STORED DATA:
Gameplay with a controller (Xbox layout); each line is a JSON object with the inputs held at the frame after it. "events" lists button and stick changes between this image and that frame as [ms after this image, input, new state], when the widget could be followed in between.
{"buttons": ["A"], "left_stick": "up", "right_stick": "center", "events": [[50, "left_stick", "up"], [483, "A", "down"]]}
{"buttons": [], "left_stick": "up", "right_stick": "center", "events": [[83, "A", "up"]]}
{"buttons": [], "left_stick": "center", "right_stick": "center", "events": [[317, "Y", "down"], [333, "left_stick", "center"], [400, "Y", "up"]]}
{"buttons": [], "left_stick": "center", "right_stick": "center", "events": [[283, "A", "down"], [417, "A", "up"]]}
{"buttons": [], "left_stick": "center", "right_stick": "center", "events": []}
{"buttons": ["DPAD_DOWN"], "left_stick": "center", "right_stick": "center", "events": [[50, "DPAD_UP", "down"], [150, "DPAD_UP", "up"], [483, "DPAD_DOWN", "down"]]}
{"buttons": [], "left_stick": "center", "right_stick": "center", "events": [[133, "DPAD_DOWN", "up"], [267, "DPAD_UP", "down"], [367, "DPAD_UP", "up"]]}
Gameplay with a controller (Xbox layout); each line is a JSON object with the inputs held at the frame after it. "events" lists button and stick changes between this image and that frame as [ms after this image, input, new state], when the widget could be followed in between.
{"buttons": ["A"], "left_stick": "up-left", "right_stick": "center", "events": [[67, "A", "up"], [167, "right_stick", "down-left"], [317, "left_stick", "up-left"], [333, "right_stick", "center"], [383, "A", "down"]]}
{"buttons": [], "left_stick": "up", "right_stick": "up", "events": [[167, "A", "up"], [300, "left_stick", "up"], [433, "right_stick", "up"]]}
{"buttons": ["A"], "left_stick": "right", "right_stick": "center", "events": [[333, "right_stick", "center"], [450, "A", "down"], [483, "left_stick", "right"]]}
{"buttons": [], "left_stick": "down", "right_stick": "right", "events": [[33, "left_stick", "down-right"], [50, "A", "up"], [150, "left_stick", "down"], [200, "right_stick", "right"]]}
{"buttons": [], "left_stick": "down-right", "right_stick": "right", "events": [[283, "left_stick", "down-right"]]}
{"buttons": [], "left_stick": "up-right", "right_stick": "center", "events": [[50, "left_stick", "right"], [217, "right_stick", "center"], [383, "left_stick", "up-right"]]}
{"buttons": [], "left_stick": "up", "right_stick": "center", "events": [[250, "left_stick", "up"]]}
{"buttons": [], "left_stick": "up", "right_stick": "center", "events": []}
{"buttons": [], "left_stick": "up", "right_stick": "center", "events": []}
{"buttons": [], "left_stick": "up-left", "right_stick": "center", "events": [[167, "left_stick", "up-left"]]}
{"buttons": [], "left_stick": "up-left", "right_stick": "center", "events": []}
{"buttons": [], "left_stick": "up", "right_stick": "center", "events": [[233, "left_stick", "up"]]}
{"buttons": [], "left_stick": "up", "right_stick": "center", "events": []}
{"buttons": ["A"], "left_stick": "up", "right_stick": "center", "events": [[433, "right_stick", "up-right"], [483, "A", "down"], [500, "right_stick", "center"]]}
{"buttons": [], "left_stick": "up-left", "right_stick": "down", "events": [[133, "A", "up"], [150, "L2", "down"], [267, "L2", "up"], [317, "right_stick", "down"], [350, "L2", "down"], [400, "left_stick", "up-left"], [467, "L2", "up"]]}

TASK DESCRIPTION:
All of the data needs to be repeated exactly.

TASK ANSWER:
Gameplay with a controller (Xbox layout); each line is a JSON object with the inputs held at the frame after it. "events" lists button and stick changes between this image and that frame as [ms after this image, input, new state], when the widget could be followed in between.
{"buttons": ["A"], "left_stick": "up", "right_stick": "center", "events": [[50, "left_stick", "up"], [483, "A", "down"]]}
{"buttons": [], "left_stick": "up", "right_stick": "center", "events": [[83, "A", "up"]]}
{"buttons": [], "left_stick": "center", "right_stick": "center", "events": [[317, "Y", "down"], [333, "left_stick", "center"], [400, "Y", "up"]]}
{"buttons": [], "left_stick": "center", "right_stick": "center", "events": [[283, "A", "down"], [417, "A", "up"]]}
{"buttons": [], "left_stick": "center", "right_stick": "center", "events": []}
{"buttons": ["DPAD_DOWN"], "left_stick": "center", "right_stick": "center", "events": [[50, "DPAD_UP", "down"], [150, "DPAD_UP", "up"], [483, "DPAD_DOWN", "down"]]}
{"buttons": [], "left_stick": "center", "right_stick": "center", "events": [[133, "DPAD_DOWN", "up"], [267, "DPAD_UP", "down"], [367, "DPAD_UP", "up"]]}
Gameplay with a controller (Xbox layout); each line is a JSON object with the inputs held at the frame after it. "events" lists button and stick changes between this image and that frame as [ms after this image, input, new state], when the widget could be followed in between.
{"buttons": ["A"], "left_stick": "up-left", "right_stick": "center", "events": [[67, "A", "up"], [167, "right_stick", "down-left"], [317, "left_stick", "up-left"], [333, "right_stick", "center"], [383, "A", "down"]]}
{"buttons": [], "left_stick": "up", "right_stick": "up", "events": [[167, "A", "up"], [300, "left_stick", "up"], [433, "right_stick", "up"]]}
{"buttons": ["A"], "left_stick": "right", "right_stick": "center", "events": [[333, "right_stick", "center"], [450, "A", "down"], [483, "left_stick", "right"]]}
{"buttons": [], "left_stick": "down", "right_stick": "right", "events": [[33, "left_stick", "down-right"], [50, "A", "up"], [150, "left_stick", "down"], [200, "right_stick", "right"]]}
{"buttons": [], "left_stick": "down-right", "right_stick": "right", "events": [[283, "left_stick", "down-right"]]}
{"buttons": [], "left_stick": "up-right", "right_stick": "center", "events": [[50, "left_stick", "right"], [217, "right_stick", "center"], [383, "left_stick", "up-right"]]}
{"buttons": [], "left_stick": "up", "right_stick": "center", "events": [[250, "left_stick", "up"]]}
{"buttons": [], "left_stick": "up", "right_stick": "center", "events": []}
{"buttons": [], "left_stick": "up", "right_stick": "center", "events": []}
{"buttons": [], "left_stick": "up-left", "right_stick": "center", "events": [[167, "left_stick", "up-left"]]}
{"buttons": [], "left_stick": "up-left", "right_stick": "center", "events": []}
{"buttons": [], "left_stick": "up", "right_stick": "center", "events": [[233, "left_stick", "up"]]}
{"buttons": [], "left_stick": "up", "right_stick": "center", "events": []}
{"buttons": ["A"], "left_stick": "up", "right_stick": "center", "events": [[433, "right_stick", "up-right"], [483, "A", "down"], [500, "right_stick", "center"]]}
{"buttons": [], "left_stick": "up-left", "right_stick": "down", "events": [[133, "A", "up"], [150, "L2", "down"], [267, "L2", "up"], [317, "right_stick", "down"], [350, "L2", "down"], [400, "left_stick", "up-left"], [467, "L2", "up"]]}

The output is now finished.